128 Tennis Balls Can Be Arranged Approximately A Lot of Ways

tennis balls

Finally the breakthrough we’ve all been waiting for: scientific, theoretical clarity on the problem that seems to rule the world around us. How many times have we missed a flight because of “errors computing the number of ways in which 128 tennis balls can be stacked”?

How listless and depressed we become when asked by our whip-cracking boss to reorganize the display of 128 tennis balls on the main floor, but in a way that he hasn’t seen it done before! Well, the answer to our prayers is here. Unfortunately, it is basically impossible to understand. How many times can you stack 128 tennis balls in a different way? Well, it’s more ways than there are particles in the universe. So, uh, a lot.

That’s the conclusion of a team of researchers at the University of Cambridge in England, as described in a recent paper in the journal Physical Review E. Well, technically they ran computer simulations of 128 “soft spheres” with properties very similar to tennis balls. Both are examples of granular media.

There have been a number of studies using spheres on what’s known as the“packing problem,” but this is different. The Cambridge team was attempting to calculate a property called configurational entropy. Actually, that’s just a fancy jargon word for good old-fashioned entropy — more precisely, the statistical definition devised by the 19th century Austrian physicist Ludwig Boltzmann.

So this went from a simple Jenga-like math problem to a discussion of high-level physics in a hurry. In more accessible terms, a display of tennis balls or golf balls, etc. does not qualify as a “closed system” when it comes to traditional understandings of entropy. That’s because in a state of rest, nothing will happen. There’s no temperature movement, so nothing will melt or evaporate or even move without side interference.

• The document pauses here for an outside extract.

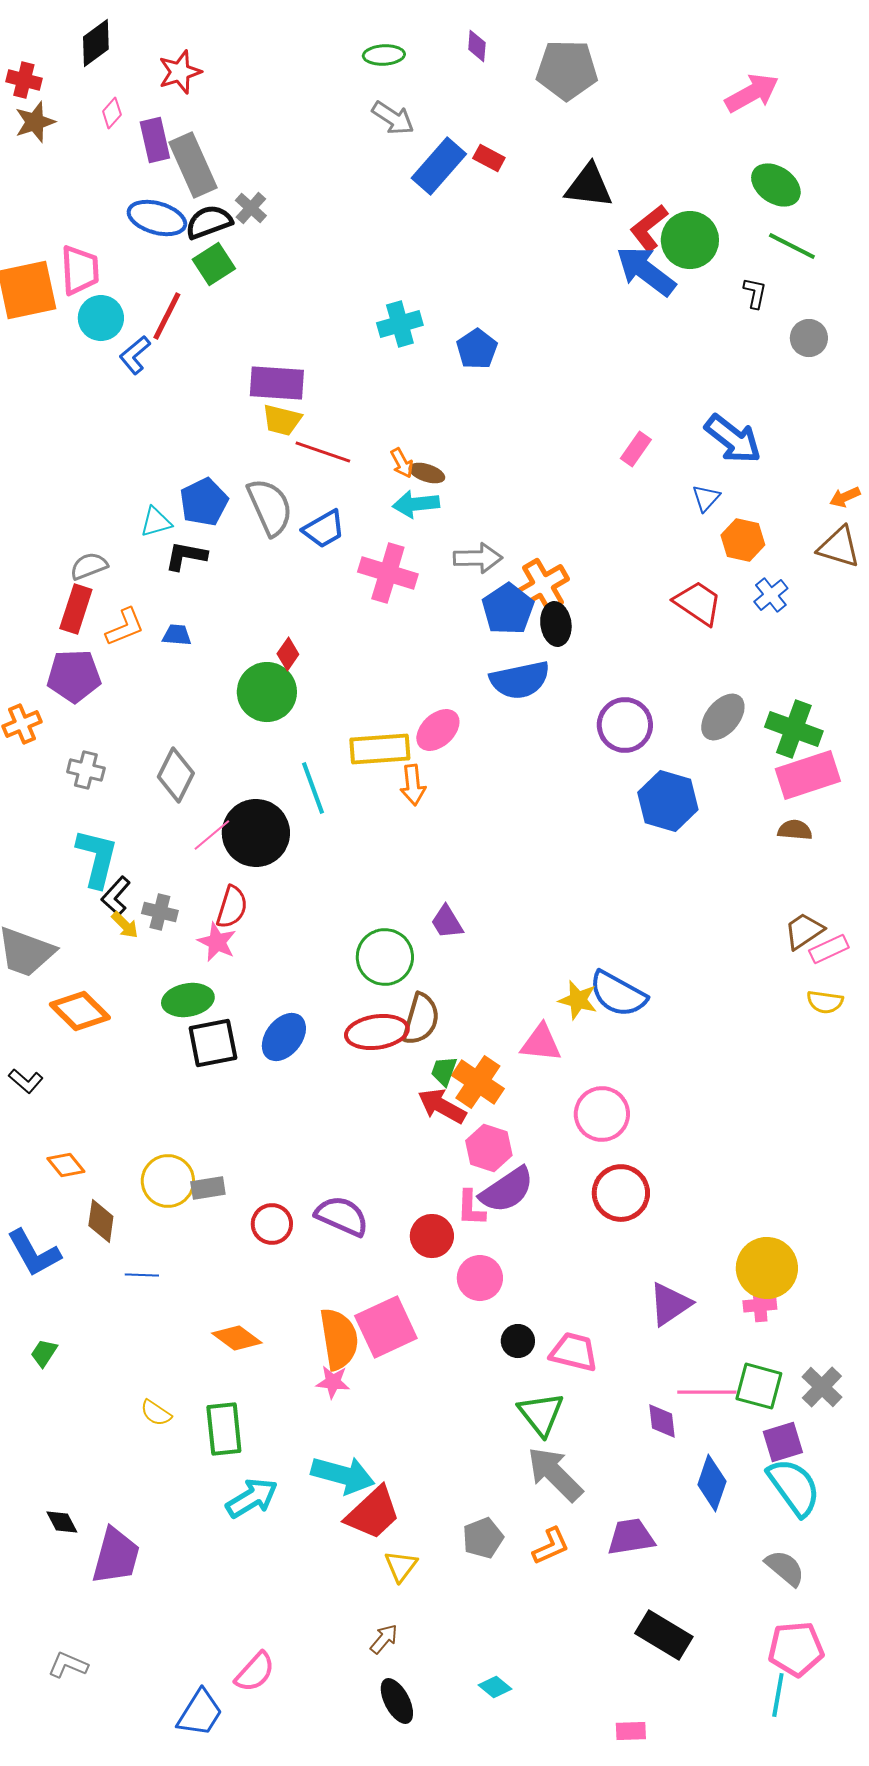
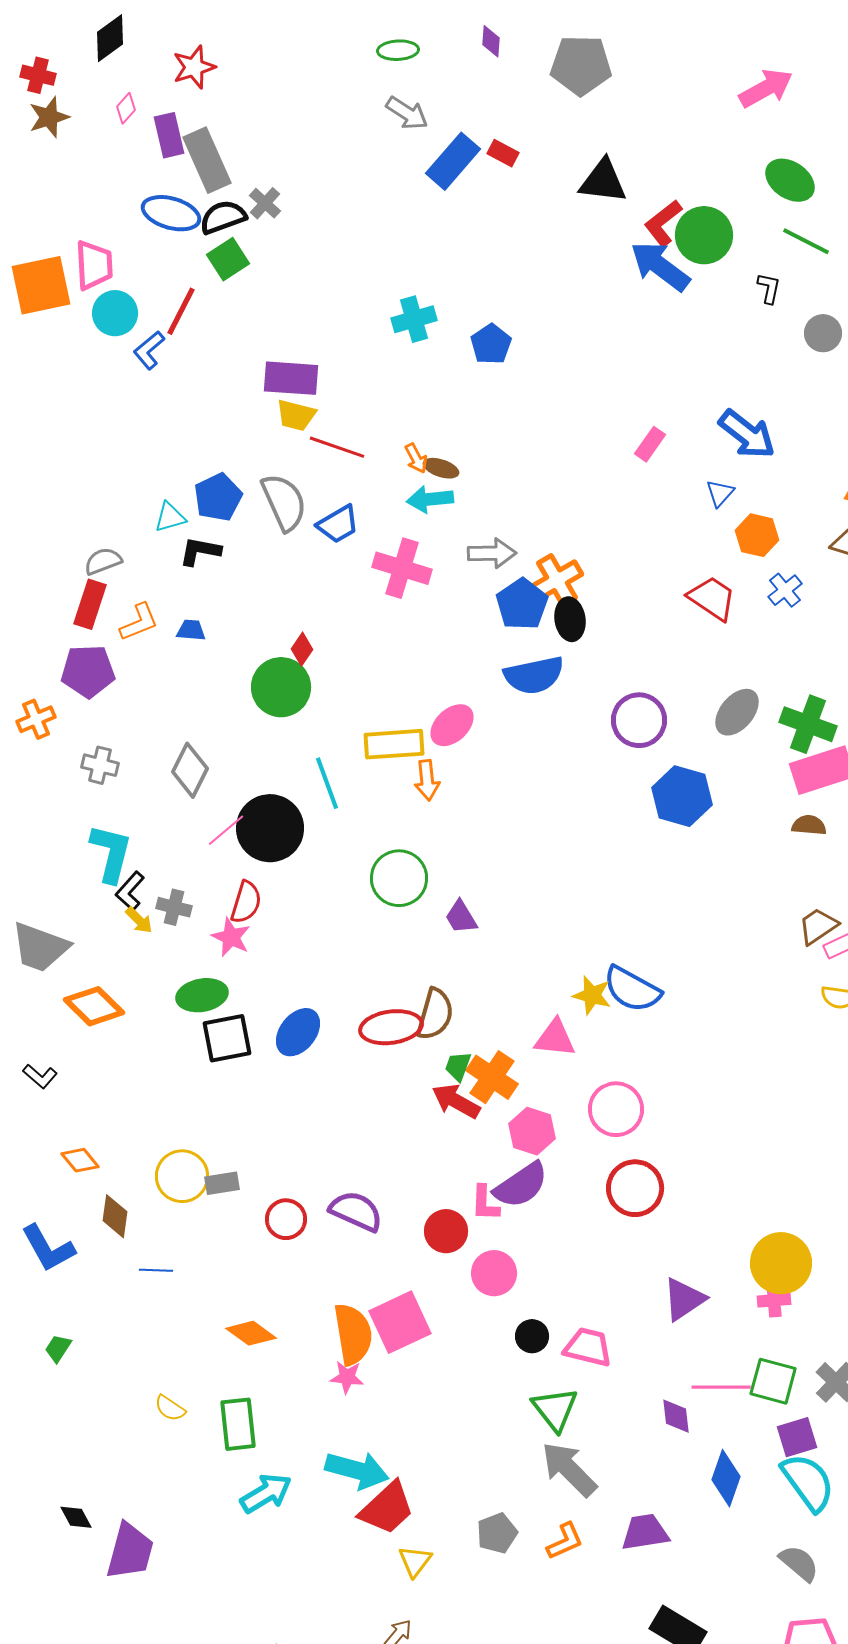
green circle: (385, 957) -> (399, 878), moved
pink hexagon: (489, 1148) -> (532, 1131), moved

To compensate, researchers switched some variables around and got a model that makes good sense. Unfortunately, the time it would take to process the equations (multiple lifetimes) and store the results (more matter than exists) means they had to take a shortcut. By analyzing a small portion of the system and extrapolating the results (think political exit polls), they came up with a satisfactorily accurate and still outrageously huge result: 10^250.

There’s apparently a lot of practical applications for this breakthrough, not the least of which is to let the poor guy with the tennis balls stop stacking.